If Elsa Settled in Utah — Midway's Ice Castles

More than 30 million pounds of ice is carefully grown around miles of pipe and string lights to create glowing towers, slot canyons, caves and crevasses.

Brooke Wilhelmsen Nov 1, 2016

Before Instagram launched a demand for the perfect selfie in 2010, Ice Castles founder Brent Christensen invented the perfect backdrop. Before Lindsey Stirling gained platinum status with her violin albums, Christensen and business partner Ryan Davis had already hand built the winter wonderland showcased in her record-breaking YouTube video “Crystallize,” currently at 153 million views.

And before a single 8-year-old was singing “Let It Go” along with Elsa, Christensen and Davis created frozen winter parks straight out of a fairytale and their Ice Castles business was thriving in multiple states.

Icy Real Estate

The Ice Castles concept originated with Christensen, described by Ice Castles CEO Ryan Davis as an artistic genius. Christensen pioneered the ice building method while making ice caves for his daughter in their Alpine, Utah, yard. Davis happily left his career in the recessed real estate market in 2010 to lead the business side of Christensen’s creative, icy vision — a venture Davis describes as “surprisingly less risky and way more rewarding.”

The business — like the ice castles themselves — has grown organically since its founding. Marketing is easy when just about every visitor shares her experience on social media, and major musicians with Utah ties like Alex Boyé, The Piano Guys and Lindsey Stirling film music videos at the Ice Castles.

The Wow Factor

It’s easy to see why celebs and everyday folks are intrigued by the massive, fantastical structures spanning approximately 1.5 acres in the Midway area. More than 30 million pounds of ice is carefully grown around miles of pipe and string lights to create glowing towers, slot canyons, caves and crevasses.

Because the location changes each year, new opportunities and unique ideas emerge from Christensen’s creative mind, making for totally new designs. None of the ice castles are machine-made. The ice is grown on racks and grafted into the structures by staff in the months leading to opening day. This year the Ice Castles team will experiment with running water, a new light show and more. “There’s always a surprise or two, intentional or not,” Davis jokes.

Weather Woes

Weather can be a challenge when your business is built on ice. “It’s easy to get your hopes dashed,” Davis says. Like during the 2014-15 season when the Midway Ice Castles were forced to shut down after only three days by an unusually warm winter.

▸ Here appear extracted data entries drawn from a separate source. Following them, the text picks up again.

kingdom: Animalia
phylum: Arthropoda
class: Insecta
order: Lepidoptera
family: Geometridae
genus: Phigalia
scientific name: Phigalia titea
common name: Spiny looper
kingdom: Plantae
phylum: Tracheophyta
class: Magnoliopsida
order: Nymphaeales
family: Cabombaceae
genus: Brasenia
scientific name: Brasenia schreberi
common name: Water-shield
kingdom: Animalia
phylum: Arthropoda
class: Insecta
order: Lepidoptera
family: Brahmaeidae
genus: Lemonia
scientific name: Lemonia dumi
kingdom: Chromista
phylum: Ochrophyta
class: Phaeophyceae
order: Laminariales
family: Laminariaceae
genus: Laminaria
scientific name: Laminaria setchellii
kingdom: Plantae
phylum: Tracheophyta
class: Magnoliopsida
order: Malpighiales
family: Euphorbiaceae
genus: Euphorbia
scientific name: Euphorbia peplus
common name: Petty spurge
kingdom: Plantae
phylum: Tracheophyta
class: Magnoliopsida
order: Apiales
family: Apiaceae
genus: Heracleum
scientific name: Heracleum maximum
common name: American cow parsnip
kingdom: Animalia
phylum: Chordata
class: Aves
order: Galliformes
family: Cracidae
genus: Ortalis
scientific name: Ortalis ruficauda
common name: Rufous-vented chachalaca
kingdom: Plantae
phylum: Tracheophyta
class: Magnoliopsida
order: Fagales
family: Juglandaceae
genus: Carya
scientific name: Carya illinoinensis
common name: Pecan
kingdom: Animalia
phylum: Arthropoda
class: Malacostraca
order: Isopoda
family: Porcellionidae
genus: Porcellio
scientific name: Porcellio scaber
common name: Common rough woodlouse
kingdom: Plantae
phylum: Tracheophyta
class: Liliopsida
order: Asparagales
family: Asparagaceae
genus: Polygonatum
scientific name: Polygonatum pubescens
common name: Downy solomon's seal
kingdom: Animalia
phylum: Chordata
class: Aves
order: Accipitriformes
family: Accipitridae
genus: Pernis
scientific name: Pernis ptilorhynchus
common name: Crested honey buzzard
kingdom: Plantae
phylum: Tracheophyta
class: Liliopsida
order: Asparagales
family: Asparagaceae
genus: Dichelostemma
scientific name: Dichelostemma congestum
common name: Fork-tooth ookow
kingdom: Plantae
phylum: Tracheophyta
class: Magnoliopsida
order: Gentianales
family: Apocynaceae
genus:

Fortunately, that is not the norm, and for six to eight weeks each winter, hundreds of thousands of visitors gush to their friends after visiting one of the locations in Utah, New Hampshire, Minnesota and Alberta, Canada. One or two new locations will likely be added for the 2016-2017 season. Tickets hover below $15, and it’s a good idea to purchase them in advance. There is a cap on hourly attendance and prime weekend evening slots often sell out. If the weather cooperates you can plan on Midway’s Ice Castles opening at the end of December and remaining open into mid-February.

Wear your warmest winter clothes and plan for about two hours to explore all the ice features and pose for hundreds of photos, of course. “My favorite part was the multitude of great photo ops for my daughter Cora,” jokes Ice Castles visitor Laney Williams. “The big, tall crevices were cool too.”

Ashton Jenkins, mother of two active boys under 6 says, “We ended up staying a lot longer than I expected because there were so many narrow passageways and tunnels that the boys liked to crawl through. But I think their favorite part was the slide. Wear snow clothes and snow boots for sure.” She also suggests making a snow day out of it and tubing at nearby Soldier Hollow.